Die Haller Stadtverwaltung beauftragt Ute Kugler damit, gegen Tauben vorzugehen. Wüstenbussarde vergrämen jetzt regelmäßig die Vögel, die in der Stadt viel Kot hinterlassen.

Schwäbisch Hall. Soraya sitzt ruhig auf dem Lederhandschuh. Das Wüstenbussard-Weibchen blickt zum Haller Rathausdach hoch. Dort schaut etwas empört eine Taube von der Dachrinne herunter. „Du hast dich noch nicht stadtfein gemacht“, sagt Kugler liebevoll zu dem „Harris’s Hawk“, der zur Familie der „Habichtartigen“ zählt. Sie streicht vorsichtig eine flaumige Minifeder vom Kopf des Vogels. „Er mausert sich gerade.“

Der mit seinen 820 Gramm leicht wirkende Vogel hebt ab. Die braunen Federn tragen ihn wie schwerelos davon. Das fünf Jahre alte Tier zieht einen Kreis über das Ziegeldach. Die geräuschlose Machtdemonstration wirkt. Die Taube flattert davon.

Der majestätische Vogel Soraya erfüllt eine amtliche Mission. Verwaltung und Gemeinderat haben beschlossen, dass 30 Stunden pro Monat ein Greifvogel die Stadttauben vertreiben soll – ohne sie dabei zu töten. Ute Kugler von der Falknerei Bielriet bei Cröffelbach, die über 40 Tiere verfügt, hat den Auftrag erhalten. Viele Bürger loben Kugler auf ihrem Weg durch die Altstadt.

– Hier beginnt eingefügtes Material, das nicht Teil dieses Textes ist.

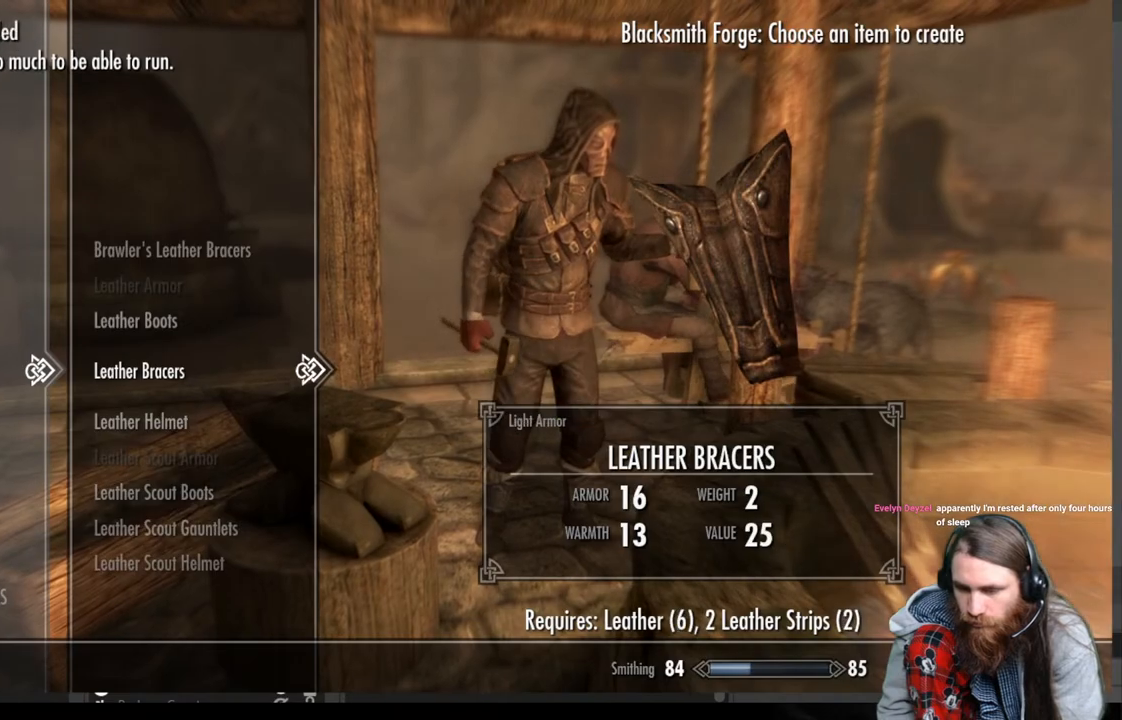
{"buttons": ["A"], "left_stick": "center", "right_stick": "center", "events": [[50, "DPAD_DOWN", "down"], [167, "DPAD_DOWN", "up"], [250, "A", "down"], [350, "A", "up"], [450, "A", "down"]]}
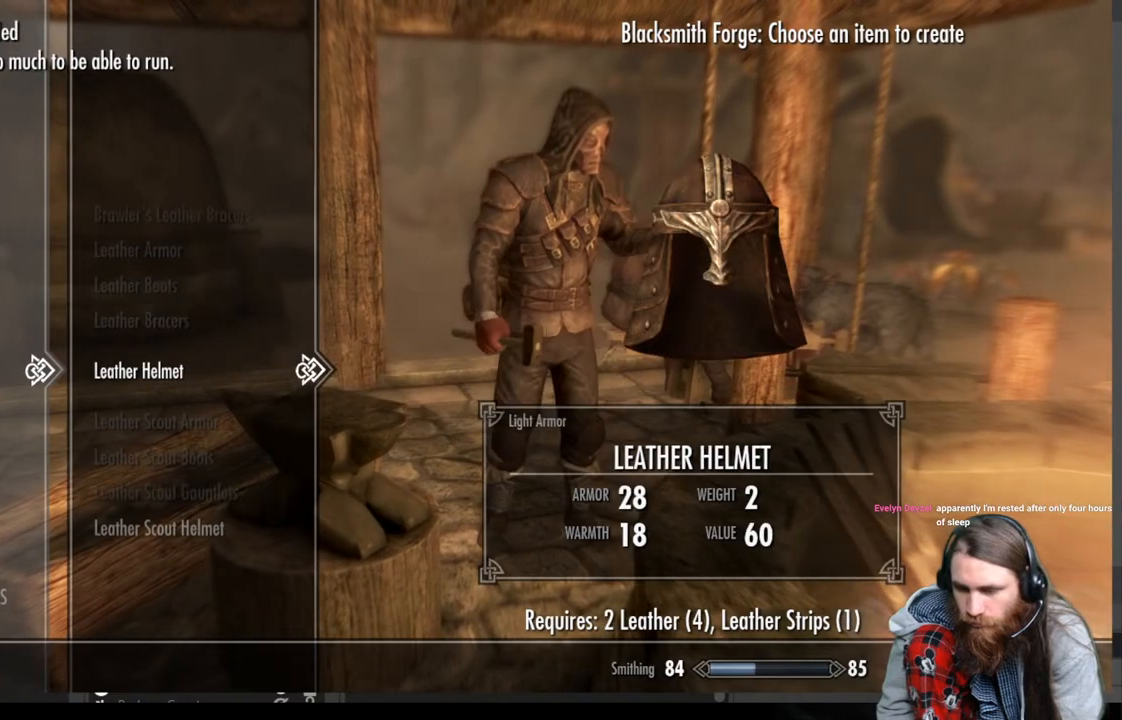
{"buttons": [], "left_stick": "center", "right_stick": "center", "events": [[33, "A", "up"], [350, "A", "down"], [500, "A", "up"]]}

„Kommen Sie sofort mal hierher. Hier müssen sie den Vogel steigen lassen“, ruft ein aufgebrachter Bewohner aus. Er drängt die Falknerin geradezu in einen Hinterhof zwischen Blockgasse und Schwatzbühlgasse. Aufgeplatzte Müllsäcke, Essensreste, Federn, ganze Haufen von Taubenkot. Soraya, der Wüstenbussard reckt den Kopf. Das Tier erblickt die Stadttauben auf den Giebeln. Alarm. Die ersten Tauben flattern davon. Hier muss die neue Luftwaffe ohne Lizenz zum Töten gar nicht aufsteigen, um Abschreckungswirkung zu entfalten. Falknerin Ute Kugler geht seit zwei Wochen mit ihren Greifvögeln regelmäßig durch die Innenstadt. Die Wüstenbussarde töten die Tauben nicht, da es für sie einfacher ist, das Fleischstück als Belohnung bei der Falknerin abzuholen.

Zur Plage geworden

Die Tauben sollen so gestört werden, dass sie nicht mehr in Ruhe brüten und sich nicht ungebremst vermehren. Denn nach Ansicht vieler Bewohner, der Verwaltung und der Stadträte sind sie zu einer Plage geworden. Verschmutzungen durch Taubenkot, Sachschäden an Gebäudefassaden, verstopfte Regenrinnen und Abflüsse durch den Nestbau, Beschädigung von Auslageware durch Taubenkot, Belästigung der Freiluftgastronomie, Lärm- und Geruch, Gesundheitsgefährdung durch Parasiten und noch einige Negativeigenschaften mehr lastet ihnen Michael Schweizer an, der seit Herbst vergangenen Jahres Leiter der Stadtbetriebe ist. Viele andere Methoden hätten versagt. Jetzt erhält die Falknerin ein Jahr lang ihre Chance. 800 Euro kostet das pro Monat. Die 30 Stunden pro Monat würden nicht ausreichen, um die Tauben dauerhaft zu vergrämen. Kugler will sich die gewährte Zeit übers Jahr daher möglichst effektiv einteilen, im tiefen Winter weniger oft auftauchen oder bei Hitze fernbleiben, wenn sich die Tauben ohnehin im Schatten verstecken. Ute Kugler nimmt ihren Job sehr ernst. „Die Tauben sind nicht dumm“, sagt sie. Die würden sich die Einsatzzeiten merken. Daher variiert sie ihr Auftauchen in Hall.

„Sind ein Team“

„Wir sind sein Jagdhelfer. Soraya weiß, dass es mit mir einfacher geht“, erläutert die 49-Jährige. Der amerikanische Wüstenbussard verhalte sich weiterhin wie ein Wildvogel, obwohl er bei einem Züchter in Deutschland auf die Welt kam. „Wir sind ein Team. Wenn er wegbleibt, habe ich als Falknerin etwas falsch gemacht.“ Bei einer der ersten Taubenvergrämungen musste das Falknerteam 40 Minuten warten, bis Königin Soraya sich bequemte, das Hausdach zu verlassen. Zur Sicherheit ist sie mit einem Lederband mit dem Handschuh verbunden, wenn sie am Boden ist. Es gibt ein weiteres Sicherheitssystem. Kugler hakt vor jedem Einsatz einen GPS-Sender mit Miniantenne ein. Den trägt der Wüstenbussard an seinen Fängen. Falls es zu Konflikten mit Krähen kommt, kann Kugler ihn mit ihrem Smartphone orten.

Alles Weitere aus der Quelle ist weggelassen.